Cientistas já falam em reprogramação genética para salvar corais
Apesar de soar promissora para barrar a morte em massa de corais, a engenharia genética não é uma solução milagrosa e de fácil aceitação
Vanessa Barbosa
Publicado em 24 de julho de 2017 às 17h35.
Última atualização em 24 de julho de 2017 às 17h37.
São Paulo - Os corais são o habitat mais diversificado dos oceanos e um dos mais ameaçados pelas mudanças climáticas . Essenciais para a biodiversidade marinha, eles estão morrendo em proporções alarmantes. Para se ter uma ideia, os cientistas estimam que a Grande Barreira Australiana, considerada patrimônio mundial da humanidade pela Unesco, já perdeu 35% dos seus corais.
O branqueamento dos corais causado pela mudança climática é a principal ameaça para os recifes. É um fenômeno que ocorre quando as condições ambientais se tornam anormais — como a elevação da temperatura da água do mar, por exemplo — e levam os corais a “expelir” as pequenas algas fotossintéticas que vivem sobre sua superfície.
Essas algas também proveem carbono para o metabolismo, o crescimento e a reprodução dos corais. Sua perda faz com os corais fiquem enfraquecidos e sem cor, e com o tempo venham a morrer.
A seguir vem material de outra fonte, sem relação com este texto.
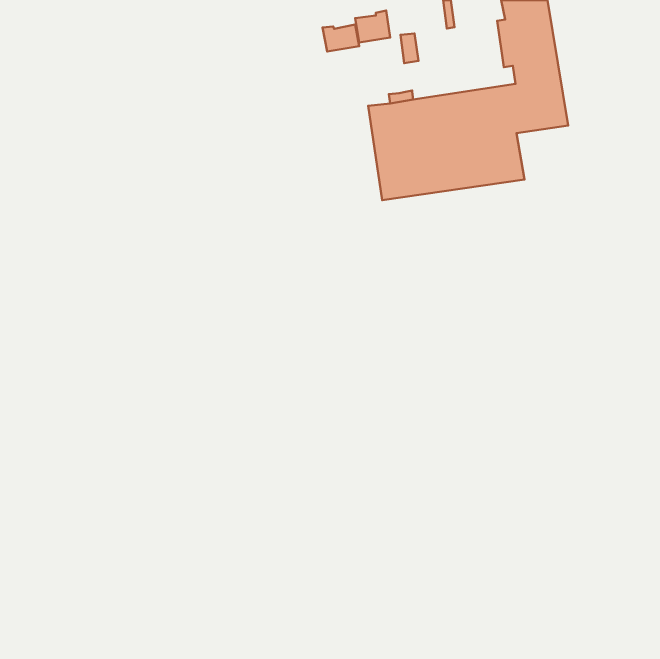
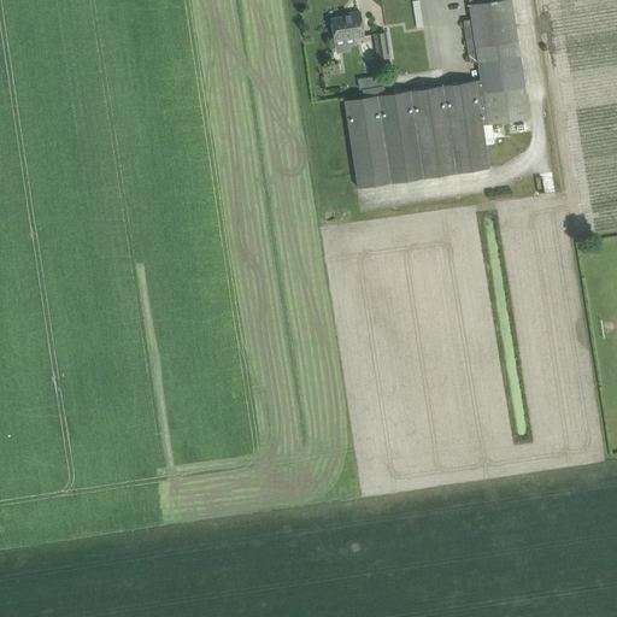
building: [322,24,359,51] -> none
Eventos de branqueamento extremos têm aumentando em todo o mundo nos últimos anos e, se nada for feito para protegê-los, cientistas projetam que, dentro de algumas décadas, a destruição poderá ser ampla e permanente.
Entre os esforços mundiais para barrar essa tendência, alguns cientistas consideram utilizar engenharia genética em um grupo de microalgas encontradas em corais a fim de aumentar a tolerância aos estresses ambientais causados pelas mudanças climáticas.
Uma equipe internacional de pesquisadores, liderada pela Universidade de Nova Gales do Sul, na Austrália, estuda a aplicação da engenharia genética às microalgas chamadas de s ymbiodinium, um gênero de produtores primários encontrados em corais que são essenciais para a saúde do recife e, portanto, críticos para a produtividade dos oceanos.
As espécies de s ymbiodinium têm grande variação genética e diversas tolerâncias térmicas que afetam a resistência ao fenômeno de branqueamento. O sequenciamento de DNA desse gênero de algas permite aos pesquisadores acessar as "armaduras" e projetar estratégias de engenharia genética capazes de aumentar a tolerância dos corais. A pesquisa foi publicada na revista científica Fronteiras em Microbiologia.
Em laboratório, os pesquisadores identificaram os principais genes dessas microalgas que poderiam ser usados para evitar ou ao menos reduzir o branqueamento de corais. Com a descoberta, seria possível reprogramar o código genético das microalgas tornando os corais mais resistentes. Claro que nada disso ocorreria da noite para o dia. Uma vez inserido no ambiente, o novo organismo modificado precisaria de algumas gerações para se tornar dominante.
Apesar de soar promissora, a engenharia genética não é uma solução milagrosa e de fácil aceitação. As condições da vida real são bem diferentes das de laboratório, o que exige estudos rigorosos e extensivos que avaliem quaisquer impactos potencialmente negativos ao ambiente antes de se iniciar estudos de campo sobre esta tecnologia.
A alteração genética de elementos de um ecossistema também resvala em questionamentos de ordem ética e política. Como destaca um artigo publicado recentemente na revista online Yale Environment 360, muitos conservacionistas consideram a perspectiva de usar a tecnologia como uma ferramenta para proteger o mundo natural profundamente alarmante.
Ainda que haja resistências a essas novas tecnologias, o artigo pondera que o campo da chamada biologia sintética (synbio) já é um mercado de vários bilhões de dólares, voltado especialmente para processos de fabricação de produtos farmacêuticos, produtos químicos, biocombustíveis e agricultura.
Recentemente, por exemplo, um pesquisador da Universidade Estadual da Pensilvânia descobriu como desligar os genes que fazem com que os cogumelos do supermercado se tornem marrons com o tempo. Por sua vez, o Departamento de Agricultura dos EUA decidiu que esses cogumelos não estarão sujeitos a regulação como um organismo geneticamente modificado porque não possuem genes introduzidos de outras espécies.
"Para avançar nas pesquisas aplicadas aos ecossistemas, outros pesquisadores precisarão contribuir com a pesquisa atualmente disponível", reconhece a pesquisadora Rachel Levin, principal autora do estudo sobre corais. "Desenvolvemos a primeira estrutura de engenharia genética aplicável aos corais. Agora, este quadro deve ser testado e otimizado de forma abrangente".